» **Description of the task**: Continue the forum thread about the elevated garden railroad on 4x4 posts, starting right after its last post.

[[ Passage shown, beginning ]]

It looks great. One question though: Have you ever had a derailment where one of your engines "took the plunge" so to speak? I always get a little nervous when I am running without any "safety net!"


----------



## fsfazekas (Feb 19, 2008)

gdancer - no problems with the first post - the extra pictures are worth any "creative" formatting  This is exactly what i was looking for - my one big question is how sturdy are the 4x4 posts? I was very concerned that over a long straight run it would be very easy for the roadbed to tip over especially at higher elevations. In a loop or oval this isn't so much an issue as you kind of have a deck with the center cut out...still pretty stable. Also how far apart are the posts? From the pictures I am guessing around three feet?


----------



## gdancer (Feb 19, 2008)

Steve.... Perhaps it's "a victory of the uncluttered mind", but we've had no plunges, despite extended operating periods. The grandkids, 5 to 16 have been instructed to go "slow" over the high bridge. Also, the trestles are low grade and I work to keep them level, checking grade and level every summer before starting up for the season. My main problem is with little visitors who are tempted to touch the cars as they cross the elevated tracks. That takes careful watching!

[[ Passage shown, end ]]
[[ Supplied entries, beginning ]]

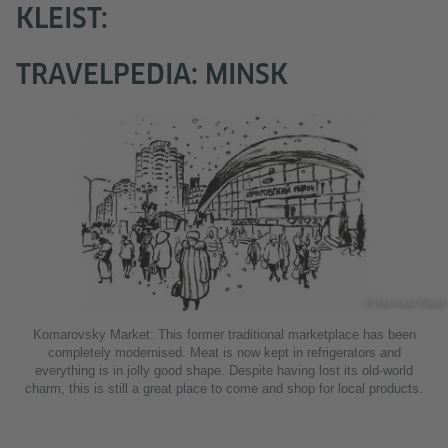
KLEIST:
TRAVELPEDIA: MINSK
© Reinhard Kleist
Komarovsky Market: This former traditional marketplace has been
completely modernised. Meat is now kept in refrigerators and
everything is in jolly good shape. Despite having lost its old-world
charm, this is still a great place to come and shop for local products.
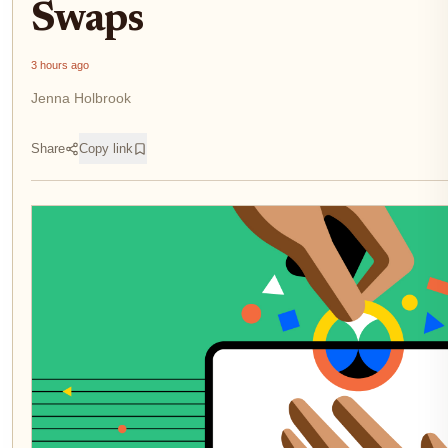
Swaps
3 hours ago
Jenna Holbrook
Share
Copy link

[[ Supplied entries, end ]]

» **Your response**:
FS.... The base of the 4 x 4's is glued into the concrete bases pretty thoroughly with polyurethane construction adhesive--the kind that glues everything. When it dries the verticals and bases are integral and quite rigid....more than you might expect. The weight of the bases is such that the track is very steady and it would take a fairly serious effort to "tip" the roadbed. I originally started with 30" intervals and have extended that somewhat up to 36". I wouldn't want to go beyond that, however, and would probably recommend the 30" intervals if the track is liocated close to people who might mess with it.


----------



## gdancer (Feb 19, 2008)

Steve..... Also, I check the entire right of way before operating over the elevations to make sure twigs, leaves, squirrel leavings, etc are not present on the ROW.


----------



## SteveC (Jan 2, 2008)

Dick

Just so you see that it does work.


----------



## fsfazekas (Feb 19, 2008)

gdancer, 

Thank you for the info...it was that bit about "glue" that I was missing  I was wondering how things stayed put. 30"-36" sounds good to me. Time for a trip to home depot!


----------



## TwistedXT (Mar 26, 2010)

Very good solution! I might be stealing your idea once my layout design is completed. I have a feeling i will be needing some elevated trestles....


----------



## livesteam53 (Jan 4, 2008)

Their you have it...Quick and easy...Real Nice job!.. 

Run them high and everyone watches.....enjoy... 

A Safety Net is for Sissy's.....No guts no Glory.....


----------



## Semper Vaporo (Jan 2, 2008)

Posted By livesteam53 on 27 Apr 2010 05:12 PM 
Their you have it...Quick and easy...Real Nice job!.. 

Run them high and everyone watches.....enjoy... 

A Safety Net is for Sissy's.....No guts no Glory..... 


Hmmm... is posting the result on YouTube akin to "glory"???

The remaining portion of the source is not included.